While I was at the library, I saw a book called "Gay Bar". Now I have sister named Gay, so the word doesn't always mean what it means to most people to me. This is a book about a woman, Helen P. Branson who owned a gay men's bar in the 1950's.  She also wrote a book about the bar (which is now out of print)  at a time when being gay was very taboo, if not illegal.  Will Fellows, found the book and decided to add his input along with what Helen wrote.  I found his writing to be too technical and repetitive so I skipped his very wordy sections and read only Helen's.  Her writing style is not polished, more like reading a letter from your great aunt but you can tell what she wrote is what she thought.  What I found so interesting about the story was not only how brave this  straight woman was to open a gay bar during a very anti-gay time but also how she saw a need and marketed it. 
Up until the late 1960's it was illegal for Asians to marry outside of their race.  This law passed in the early days of  California to control the cheap labor coming in from Asian countries.  It was thought at the time if the Asian immigrants could not marry and start a family, they would not stay.  The same arguments made about gay marriages today were made about interracial marriage back then.

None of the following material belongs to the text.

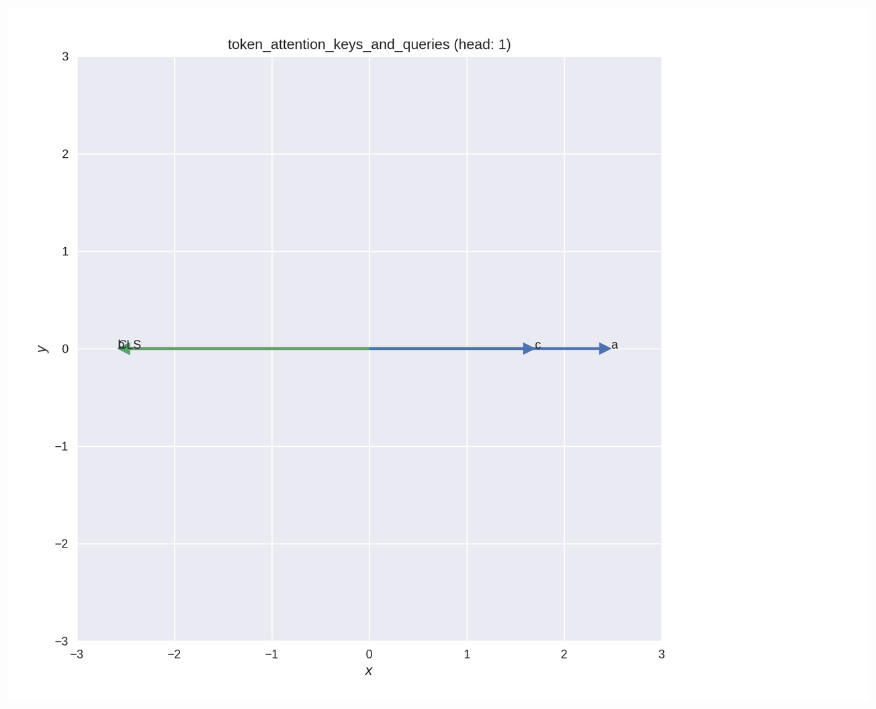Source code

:   <img src="https://github.com/rstebbing/workshop/blob/main/experiments/transformer_sequence_classification/figures/generalization_errors/02-10.png" width=80% alt="generalization_errors token_attention_keys_and_queries (head: 1)"/>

When my husband and I got married in 1981, it was only twenty years early we could not have.  It was a blue law (on the books but not enforced) for many years but it still was illegal.

2 comments:

Susan Raihala said...

Interesting book. It still amazes me how the human race seems hard-wired to create categories and erect barriers between them, with moral judgments overlaid pretty randomly. It's still amazing that it's been less than a century since women won the right to vote. Having grown up in the southern USA, I've seen institutional and cultural racism at its insidious work and fought against it in college classrooms in Alabama and Georgia. I've also had a number of gay friends (who WERE gay and not making "lifestyle" choices), helped a same-sex couple adopt a baby, and voted against the ban on gay marriages in Ohio. Really? We had to vote on that? It's just so sad.

Lydia Fiedler said...

I am stunned. You taught me something today.